Referring to figure 7 (and figure 8) and according to the specific implementation, each pair of first and second magnets 16, 17 comprises a respective annular magnetic body having a generally ring-shaped configuration. As will be appreciated, according to further embodiments, each magnet 16, 17 may be formed from a plurality of individual rod or bar magnets (arranged in an annular array around axis 45) with each rod or bar aligned such that their respective north and south poles are orientated as illustrated in figure 7 and 8.

The pair of first magnets 16a, 16b positioned respectively at either side of outer annular electrode 15 is configured to generate a primary magnetic circuit having flux or field lines 56a that extend within the plasma chamber 44 (figure 3).
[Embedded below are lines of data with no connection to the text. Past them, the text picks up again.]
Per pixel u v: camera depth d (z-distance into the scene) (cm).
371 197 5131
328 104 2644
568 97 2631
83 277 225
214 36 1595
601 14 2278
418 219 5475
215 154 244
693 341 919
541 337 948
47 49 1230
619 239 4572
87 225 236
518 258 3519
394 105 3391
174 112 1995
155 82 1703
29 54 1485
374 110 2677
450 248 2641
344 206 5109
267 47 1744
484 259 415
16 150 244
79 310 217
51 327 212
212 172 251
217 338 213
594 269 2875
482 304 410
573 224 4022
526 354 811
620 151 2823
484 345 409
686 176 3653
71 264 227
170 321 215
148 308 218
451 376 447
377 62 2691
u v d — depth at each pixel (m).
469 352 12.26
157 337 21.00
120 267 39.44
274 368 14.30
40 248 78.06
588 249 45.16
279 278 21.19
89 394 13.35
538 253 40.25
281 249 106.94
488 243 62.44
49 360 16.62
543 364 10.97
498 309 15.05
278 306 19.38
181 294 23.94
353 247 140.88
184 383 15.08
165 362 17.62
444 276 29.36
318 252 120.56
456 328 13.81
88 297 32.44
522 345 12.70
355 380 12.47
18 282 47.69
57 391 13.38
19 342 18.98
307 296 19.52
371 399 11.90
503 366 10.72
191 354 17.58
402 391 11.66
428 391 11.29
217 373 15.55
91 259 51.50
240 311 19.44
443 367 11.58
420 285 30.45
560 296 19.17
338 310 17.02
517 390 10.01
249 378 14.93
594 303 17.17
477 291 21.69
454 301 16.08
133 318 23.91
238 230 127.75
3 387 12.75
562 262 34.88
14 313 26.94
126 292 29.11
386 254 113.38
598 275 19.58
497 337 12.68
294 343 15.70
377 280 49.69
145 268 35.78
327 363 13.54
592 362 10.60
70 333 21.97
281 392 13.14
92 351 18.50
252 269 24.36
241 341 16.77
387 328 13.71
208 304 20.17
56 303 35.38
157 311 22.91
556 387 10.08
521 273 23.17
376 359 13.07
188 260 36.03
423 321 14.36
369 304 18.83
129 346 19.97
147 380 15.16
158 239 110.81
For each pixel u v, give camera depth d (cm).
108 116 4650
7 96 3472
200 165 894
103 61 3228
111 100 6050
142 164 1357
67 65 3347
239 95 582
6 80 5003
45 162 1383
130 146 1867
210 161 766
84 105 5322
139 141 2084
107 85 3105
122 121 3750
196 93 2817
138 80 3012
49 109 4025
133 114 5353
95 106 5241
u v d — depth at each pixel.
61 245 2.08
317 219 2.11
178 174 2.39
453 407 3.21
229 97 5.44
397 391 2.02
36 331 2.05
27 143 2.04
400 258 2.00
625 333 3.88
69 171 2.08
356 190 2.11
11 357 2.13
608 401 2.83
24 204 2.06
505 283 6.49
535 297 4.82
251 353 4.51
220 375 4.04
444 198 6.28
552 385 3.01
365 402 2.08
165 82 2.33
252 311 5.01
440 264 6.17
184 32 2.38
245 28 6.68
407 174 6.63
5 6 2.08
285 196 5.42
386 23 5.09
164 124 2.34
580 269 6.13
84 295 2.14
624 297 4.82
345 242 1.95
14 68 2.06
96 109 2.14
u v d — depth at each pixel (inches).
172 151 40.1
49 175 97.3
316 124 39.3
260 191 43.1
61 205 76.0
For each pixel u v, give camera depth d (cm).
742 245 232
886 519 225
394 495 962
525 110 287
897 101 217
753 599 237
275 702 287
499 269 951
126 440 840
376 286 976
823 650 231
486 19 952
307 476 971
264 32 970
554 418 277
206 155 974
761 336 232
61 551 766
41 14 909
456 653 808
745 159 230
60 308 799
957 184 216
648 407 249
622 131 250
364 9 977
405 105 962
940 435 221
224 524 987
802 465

The orientation of the north and south poles of magnets 16a, 16b are configured such that flux lines 56a in the plasma region 50 extend parallel or generally parallel to longitudinal axis 45 and also perpendicular or generally perpendicular to the common electrode plane 47. Regions of the flux lines 56 outside or in close proximity to plasma chamber 44, are also aligned parallel or nearly parallel with axis 45. Such a configuration is achieved as first primary magnet 16a comprises a north pole surface 52 positioned furthest from annular electrode 15 and a corresponding south pole face 53 positioned facing electrode 15. Similarly, a north pole 61 of primary magnet 16b is positioned facing electrode 15 whilst the opposite south pole surface 62 is orientated away from electrode 15. Similarly, and referring to the pair of secondary magnets 17a, 17b, a south pole face 63 of magnet 17a is orientated away from plasma chamber 44 whilst a corresponding north pole face 64 is orientated to be facing towards plasma chamber 44 and common electrode plane 47. The opposite secondary magnet 17b comprises a corresponding north pole face 65 orientated to be facing inwardly into the plasma chamber 44 and common electrode plane 47 whilst the opposite north pole face 66 is orientated away from plasma chamber 44. Accordingly, in the direction of longitudinal axis 45 and from left to right of figure 7, the orientation of the poles of the primary magnets 16a, 16b is N-S N-S and the orientation of the poles of the secondary magnets 17a, 17b in the direction of longitudinal axis 45 is S-N S-N. As will be appreciated, the alternate configuration of the poles of primary magnets 16a, 16b could be S-N S-N and for the secondary magnets 17a, 17b, N-S N-S.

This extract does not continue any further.